[Fragmento]
--

Es condenado dos años después (1952) por el Santo Oficio: se le prohíbe reeditar y traducir esta obra, además de tener que someter todos sus trabajos teológicos a la censura previa del Maestro General de la Orden.
Esta decisión no afecta al libro, ya en imprenta, sobre “Cristo, María y la Iglesia”, pero provoca el retraso de “Jalones para una teología del laicado” y aplaza “sine die” la reedición de “Cristianos desunidos”. Habrá que esperar hasta 1964 para que se vuelva a imprimir sin modificación alguna.
Este primer encontronazo, a la vez que sume al dominico en una gran perplejidad, le permite percibir las dificultades que tiene el Santo Oficio para tolerar un mínimo de pluralismo y su recelo ante cualquier apelación al pluralismo por entender que compromete seriamente el magisterio eclesial.

--

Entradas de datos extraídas
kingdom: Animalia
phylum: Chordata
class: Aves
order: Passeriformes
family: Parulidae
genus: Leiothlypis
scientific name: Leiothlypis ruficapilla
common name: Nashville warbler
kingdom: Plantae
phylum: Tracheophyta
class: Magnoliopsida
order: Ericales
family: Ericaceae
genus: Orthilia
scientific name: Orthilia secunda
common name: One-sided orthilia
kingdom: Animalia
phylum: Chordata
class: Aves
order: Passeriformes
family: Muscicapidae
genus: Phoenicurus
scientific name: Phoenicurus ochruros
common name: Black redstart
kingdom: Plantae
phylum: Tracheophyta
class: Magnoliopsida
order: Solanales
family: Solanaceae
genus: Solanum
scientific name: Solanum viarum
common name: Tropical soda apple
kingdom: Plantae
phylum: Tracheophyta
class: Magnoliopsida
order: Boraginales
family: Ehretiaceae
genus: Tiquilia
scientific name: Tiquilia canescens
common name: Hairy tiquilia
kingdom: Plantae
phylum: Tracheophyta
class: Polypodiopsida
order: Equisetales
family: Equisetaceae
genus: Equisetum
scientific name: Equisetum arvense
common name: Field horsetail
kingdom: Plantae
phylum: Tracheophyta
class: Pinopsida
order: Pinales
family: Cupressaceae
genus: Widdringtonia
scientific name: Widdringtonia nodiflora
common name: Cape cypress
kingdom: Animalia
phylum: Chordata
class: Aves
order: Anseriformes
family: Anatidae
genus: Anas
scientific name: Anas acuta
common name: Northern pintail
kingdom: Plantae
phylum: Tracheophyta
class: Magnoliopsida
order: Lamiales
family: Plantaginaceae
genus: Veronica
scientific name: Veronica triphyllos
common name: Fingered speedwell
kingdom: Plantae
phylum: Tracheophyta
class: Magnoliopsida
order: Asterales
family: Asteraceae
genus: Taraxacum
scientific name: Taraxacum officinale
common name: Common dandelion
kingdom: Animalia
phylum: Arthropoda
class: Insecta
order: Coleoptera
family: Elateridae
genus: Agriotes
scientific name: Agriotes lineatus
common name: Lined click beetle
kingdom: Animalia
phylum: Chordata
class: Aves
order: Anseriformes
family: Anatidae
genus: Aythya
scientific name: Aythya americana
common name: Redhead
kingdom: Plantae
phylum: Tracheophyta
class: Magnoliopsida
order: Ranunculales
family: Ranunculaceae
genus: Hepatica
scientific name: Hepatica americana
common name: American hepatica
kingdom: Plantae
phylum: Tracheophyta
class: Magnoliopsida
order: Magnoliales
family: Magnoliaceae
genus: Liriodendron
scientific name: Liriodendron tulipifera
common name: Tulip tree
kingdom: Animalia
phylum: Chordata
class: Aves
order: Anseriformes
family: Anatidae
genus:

--

[Por hacer]
[A] Según el fragmento, ¿a la censura previa de quién debían someterse todos los trabajos teológicos del dominico?
[B] Vuelve a escribir sin cambios la parte del fragmento que empieza en "Esta decisión no" y termina en "el magisterio eclesial.".

[Respuestas escritas]
[A] A la censura previa del Maestro General de la Orden.

[B]
Esta decisión no afecta al libro, ya en imprenta, sobre “Cristo, María y la Iglesia”, pero provoca el retraso de “Jalones para una teología del laicado” y aplaza “sine die” la reedición de “Cristianos desunidos”. Habrá que esperar hasta 1964 para que se vuelva a imprimir sin modificación alguna.
Este primer encontronazo, a la vez que sume al dominico en una gran perplejidad, le permite percibir las dificultades que tiene el Santo Oficio para tolerar un mínimo de pluralismo y su recelo ante cualquier apelación al pluralismo por entender que compromete seriamente el magisterio eclesial.